Addiction involves an initial “honey moon” period, followed by alternating periods of remission and relapse, and then an eventual return to a more sober life. Most addicts quit using drugs at clinically significant levels, they typically quit without professional help, and in the case of illicit drugs, they typically quit before the age of 30. The correlates of quitting include many of the factors that influence voluntary acts, but not, according to Figure 1, drug exposure once drug use meets the criteria for dependence. Thus, we can say that addiction is ambivalent drug use, which eventually involves more costs than benefits (otherwise why quit?). Behavioral choice principles predict ambivalent preferences, semi-stable suboptimal behavior patterns, and the capacity to shift from one option to another. In contrast, the brain disease account of addiction fails to predict the high quit rates; it fails to predict the correlates of quitting; it fails to predict the temporal pattern of quitting; and it is tied to unsupportable assumptions, such as the claims that neural adaptations, heritability, and irrationality are prima facie evidence of disease. To be sure “compulsion” and “choice” can be seen as points on a continuum, but Figure 1 and research on quitting make it clear that addiction is not a borderline case.
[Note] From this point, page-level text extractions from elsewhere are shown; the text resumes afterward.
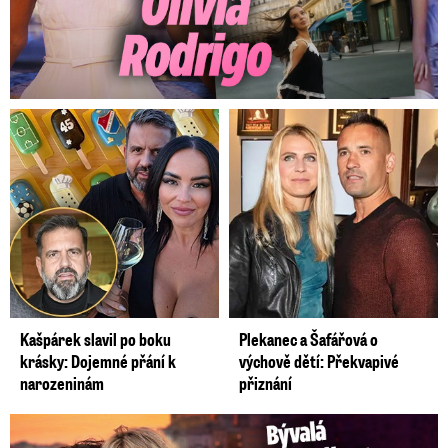
Kašpárek slavil po boku
Plekanec a Šafářová o
krásky: Dojemné přání k
výchově dětí: Překvapivé
narozeninám
přiznání
Bývalá reportérka Novy Maurerová: Neustálý boj o lásku s ...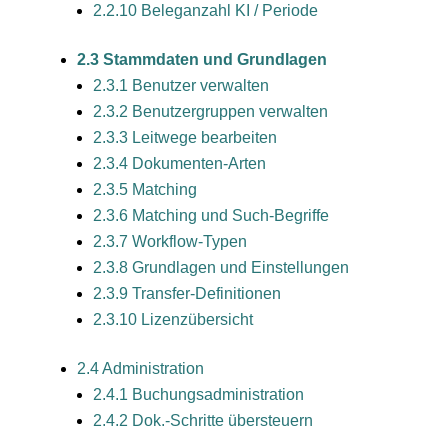
2.2.10 Beleganzahl KI / Periode
2.3 Stammdaten und Grundlagen
2.3.1 Benutzer verwalten
2.3.2 Benutzergruppen verwalten
2.3.3 Leitwege bearbeiten
2.3.4 Dokumenten-Arten
2.3.5 Matching
2.3.6 Matching und Such-Begriffe
2.3.7 Workflow-Typen
2.3.8 Grundlagen und Einstellungen
2.3.9 Transfer-Definitionen
2.3.10 Lizenzübersicht
2.4 Administration
2.4.1 Buchungsadministration
2.4.2 Dok.-Schritte übersteuern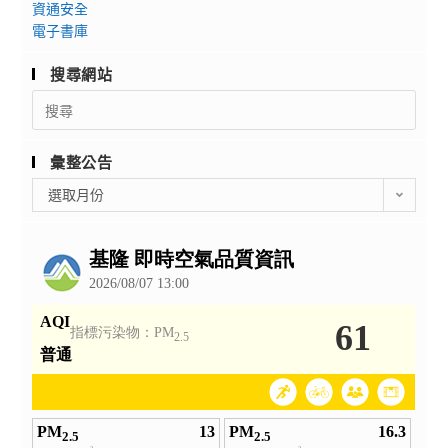
資通安全
電子書庫
搜尋網站
Search
for:
彙整公告
彙
選取月份
整
公
告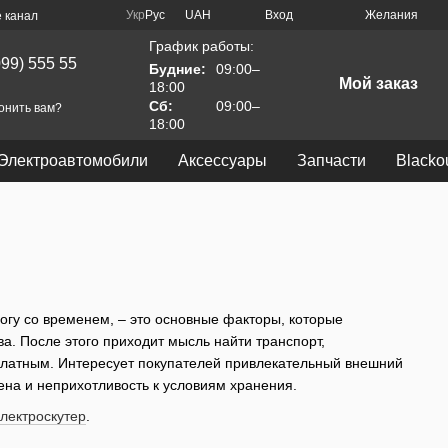
Укр
Рус
UAH
Вход
Желания
 канал
График работы:
099) 555 55
Будние:
09:00–
Мой заказ
18:00
Сб:
09:00–
онить вам?
18:00
Электроавтомобили
Аксессуары
Запчасти
Blacko
ногу со временем, – это основные факторы, которые
а. После этого приходит мысль найти транспорт,
платным. Интересует покупателей привлекательный внешний
ена и неприхотливость к условиям хранения.
лектроскутер
.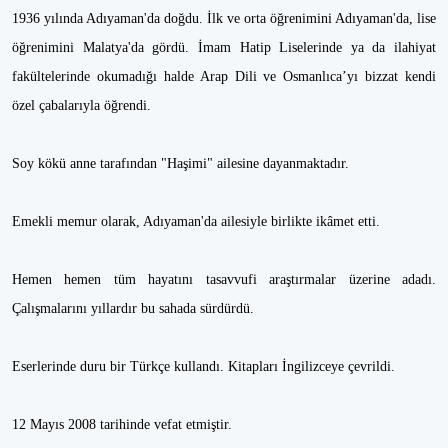
1936 yılında Adıyaman'da doğdu. İlk ve orta öğrenimini Adıyaman'da, lise
öğrenimini Malatya'da gördü. İmam Hatip Liselerinde ya da ilahiyat
fakültelerinde okumadığı halde Arap Dili ve Osmanlıca’yı bizzat kendi
özel çabalarıyla öğrendi.
Soy kökü anne tarafından "Haşimi" ailesine dayanmaktadır.
Emekli memur olarak, Adıyaman'da ailesiyle birlikte ikâmet etti.
Hemen hemen tüm hayatını tasavvufi araştırmalar üzerine adadı.
Çalışmalarını yıllardır bu sahada sürdürdü.
Eserlerinde duru bir Türkçe kullandı. Kitapları İngilizceye çevrildi.
12 Mayıs 2008 tarihinde vefat etmiştir.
It is time to think about addiction in terms of what the research shows, particularly the more recent epidemiological studies, and it is time to abandon the medical model of addiction. It does not fit the facts. The matching law, melioration, and hyperbolic discounting predict that drugs and similar commodities will become the focus of destructive, suboptimal patterns of behavior. These same choice models also predict that individuals caught in a destructive pattern of behavior retain the capacity to improve their lot and that they will do so as a function of changes in their options and/or how they frame their choices. This viewpoint fits the facts of addiction and provides a practical guide to measures that will actually help addicts change for the better.
Conflict of Interest Statement
The authors declare that the research was conducted in the absence of any commercial or financial relationships that could be construed as a potential conflict of interest.